TESTO FORNITO —

————

# Forum Argomenti di discussione Diritto Societario  srl senza dipendenti

## terry12

Salve, una srl senza dipendenti e con un amministratore unico ha iniziato a ritirare merce, mi chiedo:
- basta l'amministratore per permettere alla società di svolgere la propria attività o è necessario assumere qualcuno?
 - i vari documenti ,tipo ddt o fatture, possono essere firmati solo dall'amministratore o può firmare anche un socio?
Grazie

----------


## danilo sciuto

1) occorre assumere qualcuno, oppure dichiarare che un socio/amministratore lavori nell'azienda e fargli pagare i contributi Ivs;
2) Un socio non è nessuno, per i terzi.

----------


## terry12

Grazie. l'amministratore deve, dunque, essere assunto dalla società? questi risulterà iscritto in due gestioni Inps, quella separata come amministratore e quella commercianti?
MA per un amministratore unico di può parlare di lavoro subordinato, in quanto non esiste un vero e proprio vincolo di subordinazione?

————

IL TUO OBIETTIVO — Riproduci per favore, parola per parola e per intero, la discussione del forum sulla srl senza dipendenti riportata sopra.

————

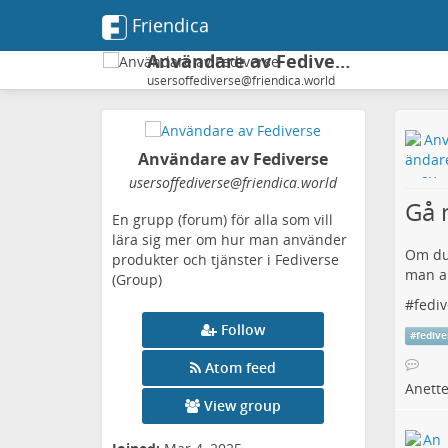
Friendica
Användare av Fediverse
usersoffediverse@friendica.world
Användare av Fediverse
usersoffediverse
@friendica
.world
Gå 
En grupp (forum) för alla som vill
lära sig mer om hur man använder
Om du 
produkter och tjänster i Fediverse
man an
(Group)
#
fediv
Follow
#
fedive
Atom feed
Anett
View group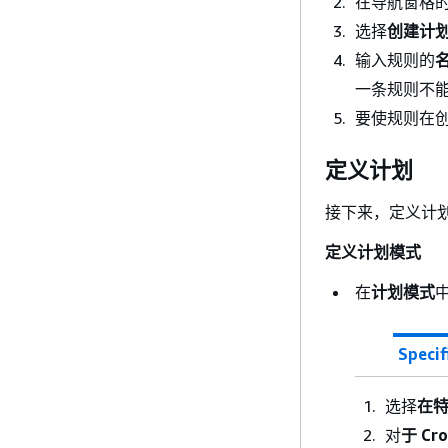
在导航窗格的
选择
创建计
输入规则的
一条规则不能
要使规则在
定义计划
接下来，定义计
定义计划模式
在
计划模式
Specif
选择
在特
对
于 Cr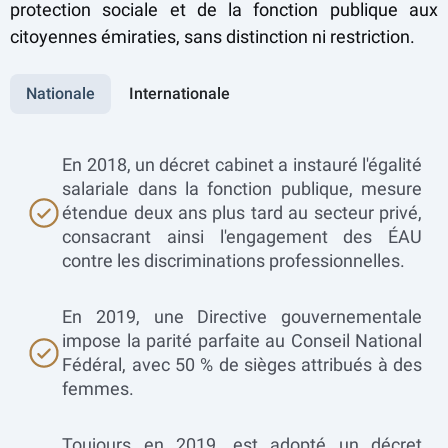
protection sociale et de la fonction publique aux
citoyennes émiraties, sans distinction ni restriction.
Nationale
Internationale
En 2018, un décret cabinet a instauré l'égalité
salariale dans la fonction publique, mesure
étendue deux ans plus tard au secteur privé,
consacrant ainsi l'engagement des ÉAU
contre les discriminations professionnelles.
En 2019, une Directive gouvernementale
impose la parité parfaite au Conseil National
Fédéral, avec 50 % de sièges attribués à des
femmes.
Toujours en 2019, est adopté un décret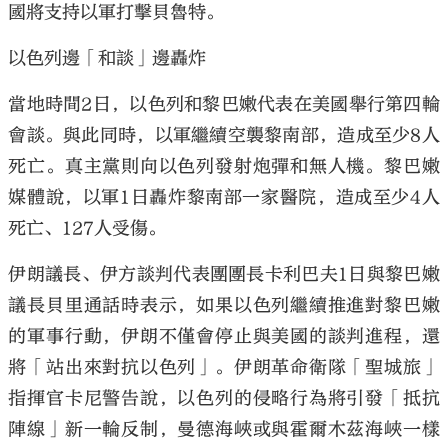
國將支持以軍打擊貝魯特。
以色列邊「和談」邊轟炸
當地時間2日，以色列和黎巴嫩代表在美國舉行第四輪
會談。與此同時，以軍繼續空襲黎南部，造成至少8人
死亡。真主黨則向以色列發射炮彈和無人機。黎巴嫩
媒體說，以軍1日轟炸黎南部一家醫院，造成至少4人
死亡、127人受傷。
伊朗議長、伊方談判代表團團長卡利巴夫1日與黎巴嫩
議長貝里通話時表示，如果以色列繼續推進對黎巴嫩
的軍事行動，伊朗不僅會停止與美國的談判進程，還
將「站出來對抗以色列」。伊朗革命衛隊「聖城旅」
指揮官卡尼警告說，以色列的侵略行為將引發「抵抗
陣線」新一輪反制，曼德海峽或與霍爾木茲海峽一樣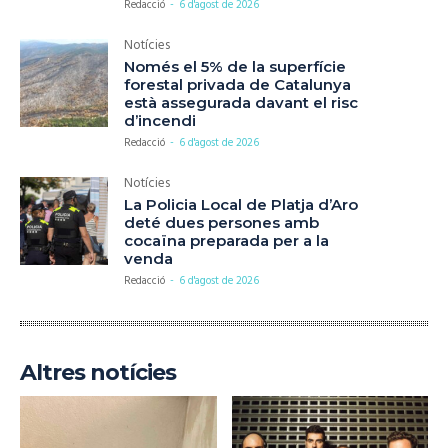
Redacció
-
6 d'agost de 2026
Notícies
Només el 5% de la superfície
forestal privada de Catalunya
està assegurada davant el risc
d’incendi
Redacció
-
6 d'agost de 2026
Notícies
La Policia Local de Platja d’Aro
deté dues persones amb
cocaïna preparada per a la
venda
Redacció
-
6 d'agost de 2026
Altres notícies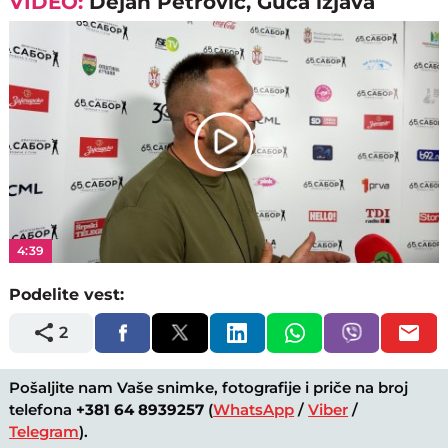
VIDEO:
Dejan Petrović, Guča izjava
Play
Video
4:39
Podelite vest:
2
Pošaljite nam Vaše snimke, fotografije i priče na broj
telefona
+381 64 8939257
(
WhatsApp
/
Viber
/
Telegram
).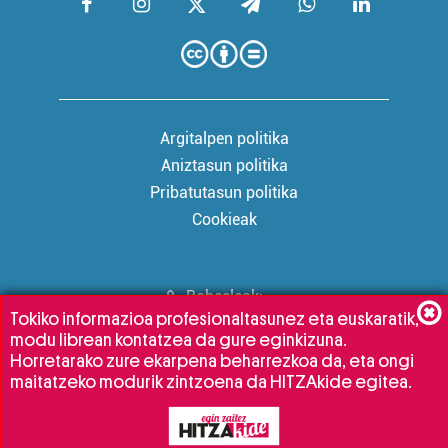
Argitalpen politika
Aniztasun politika
Pribatutasun politika
Cookieak
Babesleak:
Tokiko informazioa profesionaltasunez eta euskaratik,
modu librean kontatzea da gure eginkizuna.
Horretarako zure ekarpena beharrezkoa da, eta ongi
maitatzeko modurik zintzoena da HITZAkide egitea.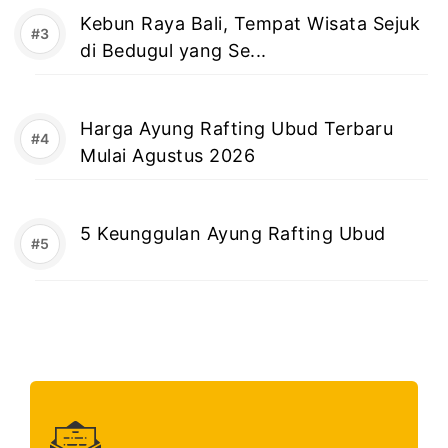
Kebun Raya Bali, Tempat Wisata Sejuk
di Bedugul yang Se...
Harga Ayung Rafting Ubud Terbaru
Mulai Agustus 2026
5 Keunggulan Ayung Rafting Ubud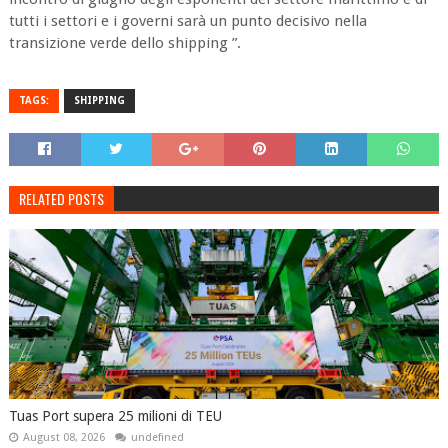
tutti i settori e i governi sarà un punto decisivo nella
transizione verde dello shipping ”.
TAGS:
SHIPPING
RELATED POSTS
Tuas Port supera 25 milioni di TEU
August 08, 2026
undefined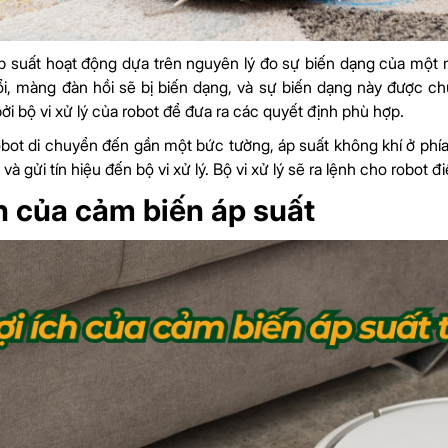
 suất hoạt động dựa trên nguyên lý đo sự biến dạng của một mà
ổi, màng đàn hồi sẽ bị biến dạng, và sự biến dạng này được chu
ởi bộ vi xử lý của robot để đưa ra các quyết định phù hợp.
robot di chuyển đến gần một bức tường, áp suất không khí ở phí
 và gửi tín hiệu đến bộ vi xử lý. Bộ vi xử lý sẽ ra lệnh cho robo
ch của cảm biến áp suất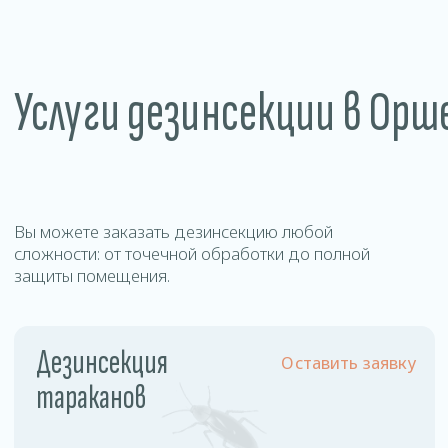
Уничтожение
Оставить заявку
муравьев
Цены
на дезинсекцию в
Орше
Наша стоимость фиксирована и не зависит от
площади обрабатываемого помещения и
степени зараженности.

————

LA TUA SOLUZIONE —
# Forum Argomenti di discussione Diritto Societario  srl senza dipendenti

## terry12

Salve, una srl senza dipendenti e con un amministratore unico ha iniziato a ritirare merce, mi chiedo:
- basta l'amministratore per permettere alla società di svolgere la propria attività o è necessario assumere qualcuno?
 - i vari documenti ,tipo ddt o fatture, possono essere firmati solo dall'amministratore o può firmare anche un socio?
Grazie

----------


## danilo sciuto

1) occorre assumere qualcuno, oppure dichiarare che un socio/amministratore lavori nell'azienda e fargli pagare i contributi Ivs;
2) Un socio non è nessuno, per i terzi.

----------


## terry12

Grazie. l'amministratore deve, dunque, essere assunto dalla società? questi risulterà iscritto in due gestioni Inps, quella separata come amministratore e quella commercianti?
MA per un amministratore unico di può parlare di lavoro subordinato, in quanto non esiste un vero e proprio vincolo di subordinazione?